Appellant’s first contention upon this appeal is that the petitioner failed to establish that she is married to him; and that if there was proof of the marriage, it was shown to be void. Petitioner at the trial testified that she was married to the defendant and produced a marriage certificate, which is not before the court on this appeal, having been returned to petitioner; it was not denied, however, that there had been a mar*999riage ceremony. Appellant sought to show by cross-examination of the petitioner that she had been previously married to one Timmon, who later procured a divorce from her in Florida, by virtue of which she was able to marry the appellant. Appellant argues that it was established by the petitioner’s answers that the Florida divorce was void because neither party lived there. As the District Court Judge observed, no copy of the Florida divorce was before that court. In this court’s opinion, on the record before it, the District Court Judge properly found that appellant was chargeable with petitioner’s support. The marriage ceremony is presumptively valid (Graham v. Graham, 211 App. Div. 580). If it is claimed that the marriage is void because of any irregularity in the Florida divorce, that may be asserted in a plenary action in the Supreme Court (Loomis v. Loomis, 288 N. Y. 222).

The District Court in the exercise of its jurisdiction to compel support may make a determination whether the parties are husband and wife. That determination is incidental to the exercise of jurisdiction to compel support, but it is not binding in a plenary action in the Supreme Court (Loomis v. Loomis, supra). The proof in the instant case warranted the finding that the parties are married and was insufficient to justify any finding that the marriage was void.

Appellant further contends that he should not be compelled in this proceeding to contribute to the support of a wife who has left him and that she was not entitled in any event to $20 per week. It appeared that the wife had left the husband’s home, because, she claimed, of his drinking. There was some proof that the wife was possessed of some small means; the husband, it was claimed, and not denied, is employed by the H. C. Bohaek Company as a butcher making about $115 per week; the wife is herself employed as a hairdresser, making about $43 per week.

The statute under which this proceeding is maintained provides as follows:

Nassau County District Court Act.

‘1 § 255-a. Powers. In the exercise of its jurisdiction the court shall have power:

“ 1. To order support of a wife or minor child irrespective of whether either is likely to become a public charge, as justice requires having due regard to the circumstances of the respective parties.”

Upon all the proof before the District Court, that court seems to have arrived at a fair determination, having due regard to the circumstances of the parties.
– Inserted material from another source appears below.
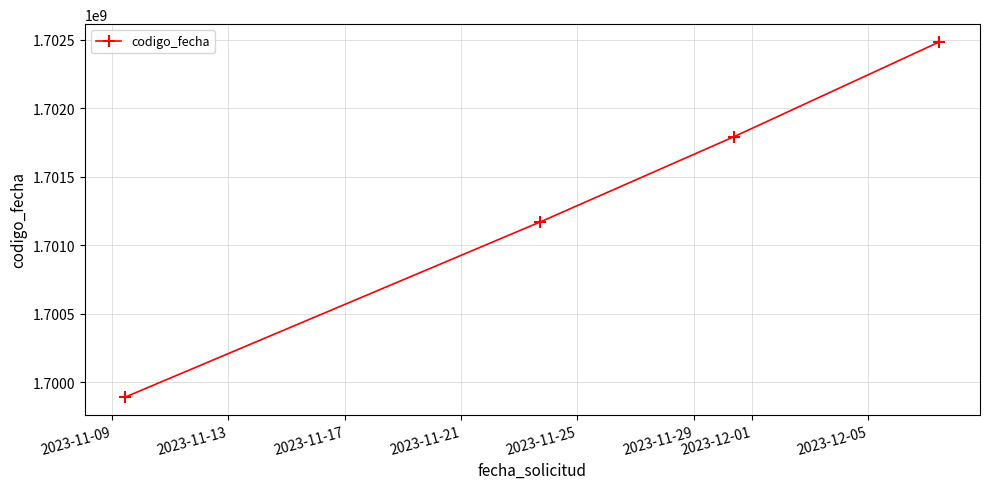

Count the values in the range 1701168911 to 1702484261.

3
*1000Finally, the appellant claims that errors were committed by the District Court in its various rulings during the trial. The rulings complained of have been examined; much of the evidence now termed incompetent was elicited without objection; and the rulings during the petitioner’s cross-examination were well within the court’s discretion in controlling such cross-examination. The District Court’s order was proper and is affirmed.